** Opening SOURCE MATERIAL block **

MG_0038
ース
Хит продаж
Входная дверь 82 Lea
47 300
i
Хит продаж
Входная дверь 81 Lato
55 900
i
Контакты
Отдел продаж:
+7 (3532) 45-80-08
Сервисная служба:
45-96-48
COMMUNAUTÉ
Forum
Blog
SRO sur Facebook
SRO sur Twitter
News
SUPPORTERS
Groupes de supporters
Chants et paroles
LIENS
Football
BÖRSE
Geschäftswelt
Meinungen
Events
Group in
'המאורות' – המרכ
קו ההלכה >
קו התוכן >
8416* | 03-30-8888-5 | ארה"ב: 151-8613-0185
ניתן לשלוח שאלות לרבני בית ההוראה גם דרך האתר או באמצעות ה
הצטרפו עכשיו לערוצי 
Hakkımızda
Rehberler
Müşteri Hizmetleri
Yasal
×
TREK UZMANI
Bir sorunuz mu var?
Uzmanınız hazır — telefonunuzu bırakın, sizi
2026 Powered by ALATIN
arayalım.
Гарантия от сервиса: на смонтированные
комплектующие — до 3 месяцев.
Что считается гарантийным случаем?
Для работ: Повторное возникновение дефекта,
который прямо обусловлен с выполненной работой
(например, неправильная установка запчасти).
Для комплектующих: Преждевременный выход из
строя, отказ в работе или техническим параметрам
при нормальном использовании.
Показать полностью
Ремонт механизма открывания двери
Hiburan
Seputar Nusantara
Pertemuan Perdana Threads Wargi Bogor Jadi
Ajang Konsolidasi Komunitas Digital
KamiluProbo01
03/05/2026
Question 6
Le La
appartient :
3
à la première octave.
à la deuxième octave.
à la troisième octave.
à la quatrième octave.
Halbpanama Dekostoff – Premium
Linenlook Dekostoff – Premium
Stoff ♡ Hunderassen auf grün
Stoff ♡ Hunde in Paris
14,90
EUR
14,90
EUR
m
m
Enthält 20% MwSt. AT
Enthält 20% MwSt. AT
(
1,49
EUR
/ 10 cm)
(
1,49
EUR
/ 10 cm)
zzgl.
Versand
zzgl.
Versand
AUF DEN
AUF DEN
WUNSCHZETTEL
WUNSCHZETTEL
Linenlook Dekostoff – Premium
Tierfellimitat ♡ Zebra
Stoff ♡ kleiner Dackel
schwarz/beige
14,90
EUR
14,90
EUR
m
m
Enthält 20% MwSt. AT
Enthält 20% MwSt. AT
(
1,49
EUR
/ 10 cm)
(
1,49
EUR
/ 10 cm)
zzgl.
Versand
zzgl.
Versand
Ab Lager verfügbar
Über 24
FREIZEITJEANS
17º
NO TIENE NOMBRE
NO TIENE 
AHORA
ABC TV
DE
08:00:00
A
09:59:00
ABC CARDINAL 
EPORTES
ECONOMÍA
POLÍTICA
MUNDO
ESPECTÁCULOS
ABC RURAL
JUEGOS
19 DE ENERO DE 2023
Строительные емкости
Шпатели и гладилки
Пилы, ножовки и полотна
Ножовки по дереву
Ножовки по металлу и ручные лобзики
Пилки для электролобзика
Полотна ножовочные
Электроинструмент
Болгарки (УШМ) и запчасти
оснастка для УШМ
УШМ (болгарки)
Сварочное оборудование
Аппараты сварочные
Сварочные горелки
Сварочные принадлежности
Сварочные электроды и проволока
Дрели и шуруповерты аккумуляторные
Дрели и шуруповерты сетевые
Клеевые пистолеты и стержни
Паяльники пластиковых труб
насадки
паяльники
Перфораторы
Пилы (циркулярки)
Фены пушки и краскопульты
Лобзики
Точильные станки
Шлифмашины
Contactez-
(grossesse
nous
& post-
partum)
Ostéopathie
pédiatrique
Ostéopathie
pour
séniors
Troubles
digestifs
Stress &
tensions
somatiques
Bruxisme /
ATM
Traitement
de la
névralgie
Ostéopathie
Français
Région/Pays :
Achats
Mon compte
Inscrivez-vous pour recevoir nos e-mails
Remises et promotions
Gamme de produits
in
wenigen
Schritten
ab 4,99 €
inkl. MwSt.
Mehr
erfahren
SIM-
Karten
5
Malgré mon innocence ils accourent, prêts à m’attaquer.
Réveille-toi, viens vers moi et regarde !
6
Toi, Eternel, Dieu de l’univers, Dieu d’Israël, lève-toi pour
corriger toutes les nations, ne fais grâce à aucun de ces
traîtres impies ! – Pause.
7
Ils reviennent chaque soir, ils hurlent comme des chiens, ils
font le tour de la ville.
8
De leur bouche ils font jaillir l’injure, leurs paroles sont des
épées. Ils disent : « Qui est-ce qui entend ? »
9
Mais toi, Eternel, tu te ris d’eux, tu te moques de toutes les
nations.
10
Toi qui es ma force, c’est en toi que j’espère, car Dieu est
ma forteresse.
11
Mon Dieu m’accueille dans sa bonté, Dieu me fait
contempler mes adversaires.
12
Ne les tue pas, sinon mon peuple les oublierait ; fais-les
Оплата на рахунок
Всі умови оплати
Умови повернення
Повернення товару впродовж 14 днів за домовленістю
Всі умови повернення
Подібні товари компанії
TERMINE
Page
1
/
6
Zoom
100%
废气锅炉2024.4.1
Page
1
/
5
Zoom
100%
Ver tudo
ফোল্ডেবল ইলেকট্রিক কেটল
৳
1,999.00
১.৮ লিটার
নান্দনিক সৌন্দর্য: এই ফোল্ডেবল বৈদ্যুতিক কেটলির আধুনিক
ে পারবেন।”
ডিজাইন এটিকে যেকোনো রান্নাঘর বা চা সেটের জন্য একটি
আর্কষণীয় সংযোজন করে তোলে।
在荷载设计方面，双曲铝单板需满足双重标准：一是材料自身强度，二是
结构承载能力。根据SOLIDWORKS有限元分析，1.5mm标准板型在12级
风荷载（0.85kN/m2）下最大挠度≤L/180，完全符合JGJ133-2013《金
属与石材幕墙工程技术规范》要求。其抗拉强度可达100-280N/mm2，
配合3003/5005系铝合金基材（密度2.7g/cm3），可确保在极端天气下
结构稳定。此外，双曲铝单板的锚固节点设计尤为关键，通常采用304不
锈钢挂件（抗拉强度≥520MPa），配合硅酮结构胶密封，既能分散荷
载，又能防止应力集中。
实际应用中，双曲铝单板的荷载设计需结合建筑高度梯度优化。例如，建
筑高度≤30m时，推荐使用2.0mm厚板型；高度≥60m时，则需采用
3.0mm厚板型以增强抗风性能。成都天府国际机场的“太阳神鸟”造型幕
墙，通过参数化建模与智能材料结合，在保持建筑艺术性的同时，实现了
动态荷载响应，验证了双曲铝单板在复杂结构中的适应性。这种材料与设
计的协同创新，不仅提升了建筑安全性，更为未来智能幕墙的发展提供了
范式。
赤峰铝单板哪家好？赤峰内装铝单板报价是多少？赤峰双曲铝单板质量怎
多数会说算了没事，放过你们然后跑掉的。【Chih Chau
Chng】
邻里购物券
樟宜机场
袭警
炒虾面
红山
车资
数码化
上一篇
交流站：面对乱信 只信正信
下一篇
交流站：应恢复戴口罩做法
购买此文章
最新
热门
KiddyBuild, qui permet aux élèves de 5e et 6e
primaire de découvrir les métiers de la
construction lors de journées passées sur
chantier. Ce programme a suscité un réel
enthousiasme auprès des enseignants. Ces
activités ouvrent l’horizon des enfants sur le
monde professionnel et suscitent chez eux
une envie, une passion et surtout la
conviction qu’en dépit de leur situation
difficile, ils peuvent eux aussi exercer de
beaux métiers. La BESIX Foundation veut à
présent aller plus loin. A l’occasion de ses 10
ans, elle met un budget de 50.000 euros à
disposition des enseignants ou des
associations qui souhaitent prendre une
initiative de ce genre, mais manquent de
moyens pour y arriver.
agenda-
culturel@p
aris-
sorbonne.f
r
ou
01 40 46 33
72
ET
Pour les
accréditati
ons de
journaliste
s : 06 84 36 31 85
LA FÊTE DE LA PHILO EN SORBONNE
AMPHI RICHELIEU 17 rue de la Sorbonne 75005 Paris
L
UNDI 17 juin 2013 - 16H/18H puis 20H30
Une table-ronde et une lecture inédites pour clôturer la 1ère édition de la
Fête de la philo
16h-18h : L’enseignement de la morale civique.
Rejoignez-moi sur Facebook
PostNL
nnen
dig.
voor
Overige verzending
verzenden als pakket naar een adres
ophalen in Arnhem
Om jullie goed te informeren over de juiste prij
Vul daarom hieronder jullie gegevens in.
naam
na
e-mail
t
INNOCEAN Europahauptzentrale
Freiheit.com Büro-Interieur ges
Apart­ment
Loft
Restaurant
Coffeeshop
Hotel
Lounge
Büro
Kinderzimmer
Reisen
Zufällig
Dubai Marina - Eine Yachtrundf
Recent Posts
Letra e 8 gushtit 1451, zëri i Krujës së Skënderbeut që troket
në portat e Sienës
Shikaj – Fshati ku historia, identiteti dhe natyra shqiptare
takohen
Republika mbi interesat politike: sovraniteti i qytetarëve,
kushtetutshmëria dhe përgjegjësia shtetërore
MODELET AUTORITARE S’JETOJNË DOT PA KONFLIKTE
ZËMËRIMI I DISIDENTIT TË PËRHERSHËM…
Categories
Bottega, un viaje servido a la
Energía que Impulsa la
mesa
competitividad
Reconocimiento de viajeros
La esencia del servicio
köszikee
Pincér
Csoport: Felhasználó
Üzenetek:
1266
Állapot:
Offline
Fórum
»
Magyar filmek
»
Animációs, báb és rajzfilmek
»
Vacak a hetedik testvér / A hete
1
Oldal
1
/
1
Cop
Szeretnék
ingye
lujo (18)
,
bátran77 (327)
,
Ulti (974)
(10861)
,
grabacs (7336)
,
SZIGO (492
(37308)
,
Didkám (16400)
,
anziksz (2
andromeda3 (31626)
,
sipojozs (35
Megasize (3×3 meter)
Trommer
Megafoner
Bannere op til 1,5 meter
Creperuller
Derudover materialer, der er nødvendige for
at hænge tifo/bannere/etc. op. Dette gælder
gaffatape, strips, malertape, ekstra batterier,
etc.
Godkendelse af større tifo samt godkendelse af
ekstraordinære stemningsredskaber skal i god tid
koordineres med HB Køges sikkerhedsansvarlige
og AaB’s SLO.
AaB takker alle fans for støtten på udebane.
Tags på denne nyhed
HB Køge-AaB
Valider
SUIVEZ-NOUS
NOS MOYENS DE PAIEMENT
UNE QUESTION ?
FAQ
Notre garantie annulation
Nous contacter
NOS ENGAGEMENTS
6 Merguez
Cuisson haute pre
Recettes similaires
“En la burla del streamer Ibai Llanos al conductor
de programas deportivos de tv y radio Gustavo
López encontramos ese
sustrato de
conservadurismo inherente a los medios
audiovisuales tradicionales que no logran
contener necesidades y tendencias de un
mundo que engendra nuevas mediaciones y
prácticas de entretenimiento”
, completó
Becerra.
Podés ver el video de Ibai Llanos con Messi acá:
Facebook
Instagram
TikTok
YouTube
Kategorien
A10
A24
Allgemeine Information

** Closing SOURCE MATERIAL block **

### WHAT IS NEEDED
The string "Входная" marks the lines to return from the material. Copy each one.

### THE COMPLETED TASK
Входная дверь 82 Lea
Входная дверь 81 Lato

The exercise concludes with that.